During the panel a lot of interesting points were raised. Jue Wang focussed her talk on the investments of Chinese stakeholders in different African country and pointed out that even though most investments are in manufacturing, generally a wide field of investments is being approached. The approach to foreign direct investment (FDI), which itself had a massive influence in the development of the Chinese development, is quite different to the aid work typically provided by countries of the Global North. The three points that interested me the most were:
- Investment into Chinese special economic zones came, according to Wang, to a big part from Chinese diaspora and nearby countries. Is this a way to reintroduce the brain-drain, which is very much experienced by African countries, and a model which could be adapted?
- As climate change has more severe effects and the Chinese government introduces stricter standards, is FDI a way to find places which offer lower standards and/or wages. What effects are to be expected for the growth of sustainable industries, as many African countries have higher standards for environmental protections?
- Many African nations particularly in Eastern and Southern Africa built their independence from a socialist ideology, such as Ujamaa in Tanzania, which is different to the Chinese development but still builds on similar values. As well as the additional common denominator of being a place of conquest for Europeans. Which role do identity politics and similarity of history play in creating a more level playing field when it comes to investments?
Secondly Anzetse Were a development economist from Kenya was pointing out several different notions about FDI in general but also specifically from China. Her input on the issues of special economic zones as being significantly more advantaged than local production, which in turn disincentivises local production and specifically scaling up and formalizing business practices. The development of capacities and skills, creating a spill-over for the local economy is instead a dual process working separately. The increase in wages however is undeniable and investment capacities can be built through this system, but industry development is not underway.

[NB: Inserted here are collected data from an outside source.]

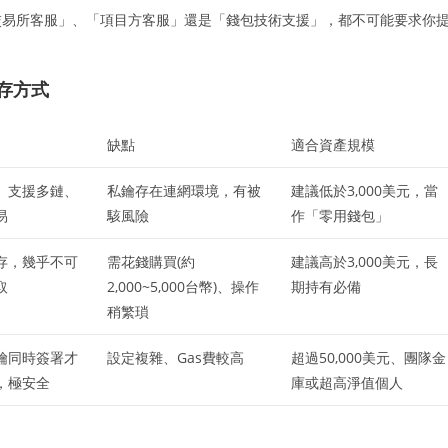
交易所客服」、「項目方客服」還是「錢包技術支援」，都不可能要求你
存方式
缺點
適合資產規模
、支援多鏈、
私鑰存在連網環境，有被
建議低於3,000美元，當
易
駭風險
作「零用錢包」
存，幾乎不可
需花錢購買(約
建議高於3,000美元，長
取
2,000~5,000台幣)、操作
期持有必備
稍繁瑣
鑰同時簽署才
設定複雜、Gas費較高
超過50,000美元、團隊金
，極安全
庫或超高淨值個人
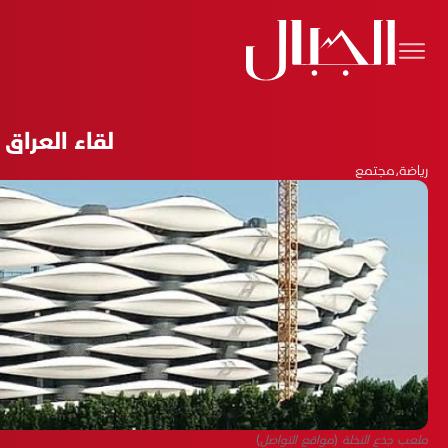
لقاء العراق
رياضة
،
مجتمع
ملعب جذع النخلة (مواقع التواصل)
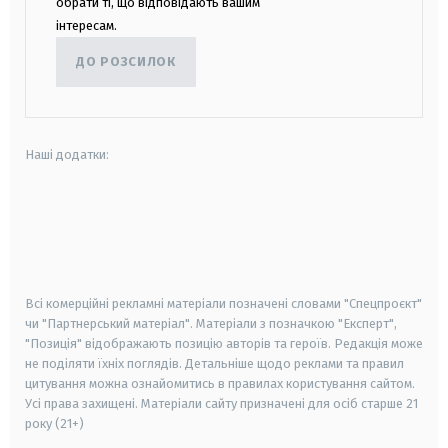
обрати ті, що відповідають вашим
інтересам.
ДО РОЗСИЛОК
Наші додатки:
android
apple
smart tv
samsung smart tv
Всі комерційні рекламні матеріали позначені словами "Спецпроєкт"
чи "Партнерський матеріал". Матеріали з позначкою "Експерт",
"Позиція" відображають позицію авторів та героїв. Редакція може
не поділяти їхніх поглядів. Детальніше щодо реклами та правил
цитування можна ознайомитись в правилах користування сайтом.
Усі права захищені.
Матеріали сайту призначені для осіб старше
21
року (21+)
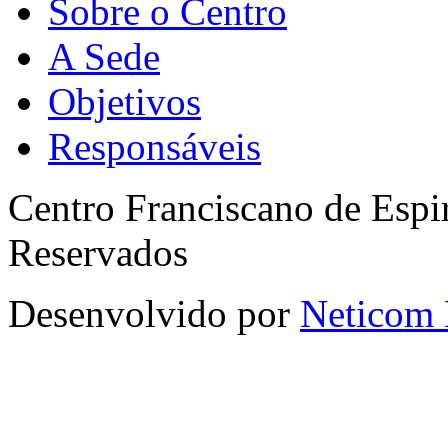
Sobre o Centro
A Sede
Objetivos
Responsáveis
Centro Franciscano de Espir
Reservados
Desenvolvido por
Neticom 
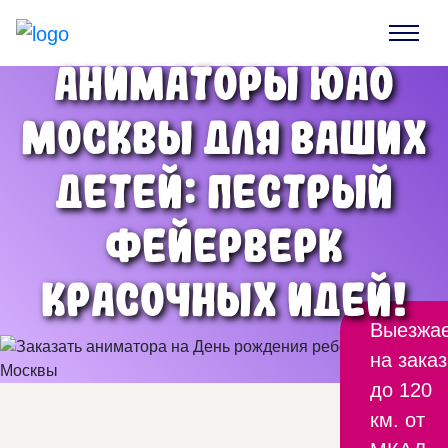
Аниматоры ЮАО
Москвы для ваших
детей: пестрый
фейерверк
красочных идей!
Выезжа
на заказ
до 120
км. от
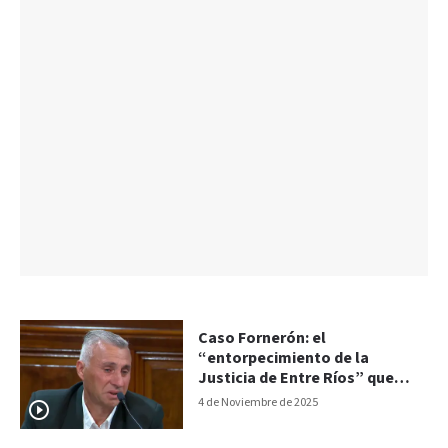
Caso Fornerón: el
“entorpecimiento de la
Justicia de Entre Ríos” que
avaló la adopción ilegal y
4 de Noviembre de 2025
mereció reprimenda de la CIDH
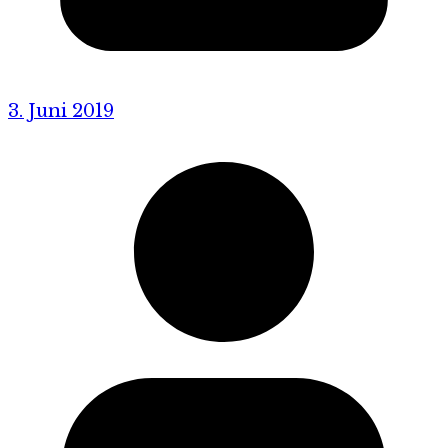
3. Juni 2019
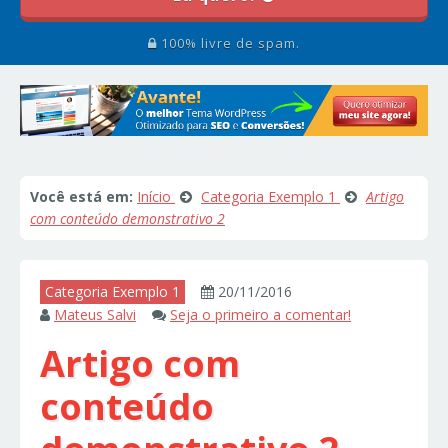
100% livre de spam.
Você está em:
Início
Categoria Exemplo 1
Artigo
com conteúdo demonstrativo 2
Categoria Exemplo 1
20/11/2016
Mateus Salvi
Seja o primeiro a comentar!
Artigo com
conteúdo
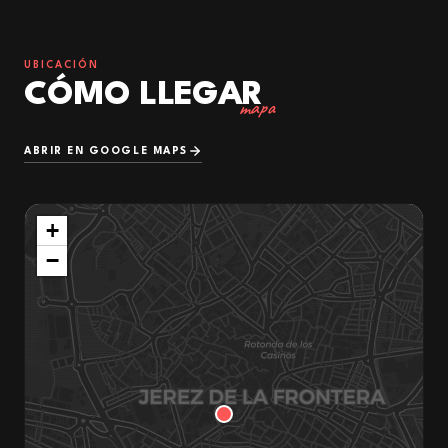
UBICACIÓN
CÓMO LLEGAR
mapa
ABRIR EN GOOGLE MAPS
+
−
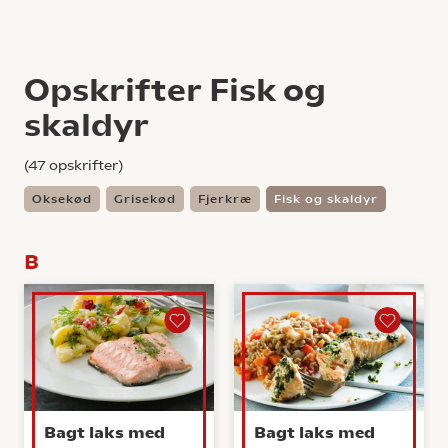
Opskrifter Fisk og
skaldyr
(
47
opskrifter)
Oksekød
Grisekød
Fjerkræ
Fisk og skaldyr
B
Bagt laks med
Bagt laks med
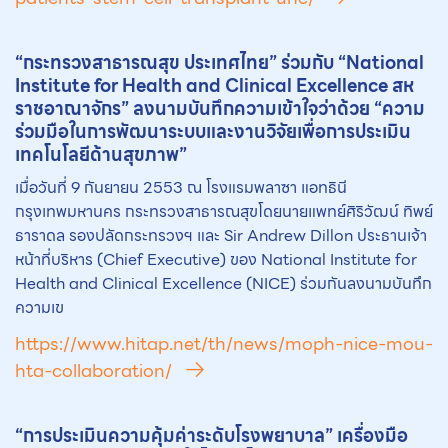
“กระทรวงสาธารณสุข ประเทศไทย” ร่วมกับ “National
Institute for Health and Clinical Excellence สห
ราชอาณาจักร” ลงนามบันทึกความเข้าใจว่าด้วย “ความ
ร่วมมือในการพัฒนาระบบและงานวิจัยเพื่อ
การประเมิน
เทคโนโลยีด้านสุขภาพ
”
เมื่อวันที่ 9 กันยายน 2553 ณ โรงแรมพลาซา แอทธินี
กรุงเทพมหานคร กระทรวงสาธารณสุขโดยนายแพทย์ศิริวัฒน์ ทิพย์
ธาราดล รองปลัดกระทรวงฯ และ Sir Andrew Dillon ประธานเจ้า
หน้าที่บริหาร (Chief Executive) ของ National Institute for
Health and Clinical Excellence (NICE) ร่วมกันลงนามบันทึก
ความเข
https://www.hitap.net/th/news/moph-nice-mou-
hta-collaboration/
“การประเมินความคุ้มค่าระดับโรงพยาบาล” เครื่องมือ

The two most poignant observations and burning questions were:
- The lack of specialization and regionally value chain which were pointed out by Were led to each nation trying to build a diverse portfolio of industries but scaling up is limited. What are the true costs of focus and what is the difference between specialization and monocultures of business?
- Secondly, even though governments are looking towards formalisation as a tool to generate tax revenue, how realistic and beneficial are these practices on a local level. Lack of infrastructure, culminating in different hurdles such as high electricity cost, lack of grid systems, etc. are not a benefit to micro and small businesses. However, looking towards the cost of formalization through taxes but also standards for workers health, environmental protections, etc. what is a realistic approach to create a framework for these businesses? What role could investments to the local level play in this regard?
Both Were and Cornelia Staritz pointed out that initiatives for indigenous businesses are still few and far between. Adding that the development of good policies for local African economies lay with the governments, in order to avoid just being a gateway due to beneficial trade deals and circumventing taxes. The responsibility lies with the African governments which as nations like Ethiopia show can have a very strong hand in shaping policies with positive long-term effects.
During the Q&A part of the panel Were also raised attention that especially historically Europeans tend to infantilize African governments and at the same time downplay the horrors of colonialism by equating China to a colonial power. Rather than seeing China’s influence as a pure negative or positive I would suggest learning from their practices, creating pro-active strategies for development which don’t reinforce neo-colonial patterns and give everyone a seat at the table.